Darryl Bates continued his evidence on Monday morning. He described Gary Allen as "no one to mess with." Regarding the events of February 22, 1994, Mr. Bates testified he had seen Mr. Allen that morning, following his release from segregation. Mr. Allen told Mr. Bates that he had a couple of beefs to deal with, one with Shawn Preddy and a more immediate one with Hughie MacDonald. Mr. Bates said that Mr. Allen appeared to be in withdrawal and asked Mr. Bates for drugs. Mr. Bates got him some heroin and "fixed" him. Even though Mr. Bates was on Mr. Allen's side in any beef, Mr. Bates said that he went to Mr. MacDonald and advised him, "You better watch your back because he's going to come for you."

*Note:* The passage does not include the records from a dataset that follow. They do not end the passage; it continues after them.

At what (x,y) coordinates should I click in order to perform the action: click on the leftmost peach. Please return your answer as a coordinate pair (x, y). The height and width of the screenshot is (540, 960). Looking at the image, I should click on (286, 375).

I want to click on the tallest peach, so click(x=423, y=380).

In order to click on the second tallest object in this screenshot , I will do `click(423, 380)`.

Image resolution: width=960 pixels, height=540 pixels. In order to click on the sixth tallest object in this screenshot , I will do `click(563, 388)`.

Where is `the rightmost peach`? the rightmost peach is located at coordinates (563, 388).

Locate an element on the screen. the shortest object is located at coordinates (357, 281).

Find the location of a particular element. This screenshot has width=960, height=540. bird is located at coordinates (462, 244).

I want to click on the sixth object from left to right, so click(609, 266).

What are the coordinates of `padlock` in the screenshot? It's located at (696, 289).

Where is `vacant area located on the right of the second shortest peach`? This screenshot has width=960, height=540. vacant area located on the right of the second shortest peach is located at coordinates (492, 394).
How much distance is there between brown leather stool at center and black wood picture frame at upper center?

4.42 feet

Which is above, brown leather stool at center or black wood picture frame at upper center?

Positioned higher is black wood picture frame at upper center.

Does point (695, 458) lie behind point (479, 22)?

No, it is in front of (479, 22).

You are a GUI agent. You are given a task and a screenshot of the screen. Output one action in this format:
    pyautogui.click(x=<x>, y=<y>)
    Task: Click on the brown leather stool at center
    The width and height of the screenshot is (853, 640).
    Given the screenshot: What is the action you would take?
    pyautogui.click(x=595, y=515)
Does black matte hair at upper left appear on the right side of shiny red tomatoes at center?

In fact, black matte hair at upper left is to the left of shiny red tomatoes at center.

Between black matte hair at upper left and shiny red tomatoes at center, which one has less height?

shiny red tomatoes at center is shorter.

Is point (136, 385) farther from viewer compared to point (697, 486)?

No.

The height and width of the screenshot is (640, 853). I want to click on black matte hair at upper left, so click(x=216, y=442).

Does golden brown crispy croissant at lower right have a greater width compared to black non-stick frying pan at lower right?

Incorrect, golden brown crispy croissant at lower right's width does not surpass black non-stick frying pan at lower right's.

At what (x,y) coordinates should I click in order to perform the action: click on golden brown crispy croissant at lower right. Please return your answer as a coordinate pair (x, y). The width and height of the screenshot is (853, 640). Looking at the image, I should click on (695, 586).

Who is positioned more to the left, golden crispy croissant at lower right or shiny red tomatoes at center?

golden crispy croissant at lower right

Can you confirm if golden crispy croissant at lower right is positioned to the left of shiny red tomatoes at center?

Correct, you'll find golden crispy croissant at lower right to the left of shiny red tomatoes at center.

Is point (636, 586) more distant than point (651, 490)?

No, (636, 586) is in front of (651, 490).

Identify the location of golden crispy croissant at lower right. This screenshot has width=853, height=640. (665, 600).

The next witness, Walter Sinclair, was the only Aboriginal prisoner to give evidence in the trial. Like Mr. MacDonald, Mr. Sinclair was serving a life sentence for the murder of two prison guards. Mr. Sinclair said he had heard from other prisoners that Gary Allen was intent on killing Hughie MacDonald as soon as he came out of the hole. Because Mr. Sinclair had done time with Mr. MacDonald in the Special Handling Unit, he said he felt obliged to warn Mr. MacDonald that Mr. Allen was in the population and was going to kill him.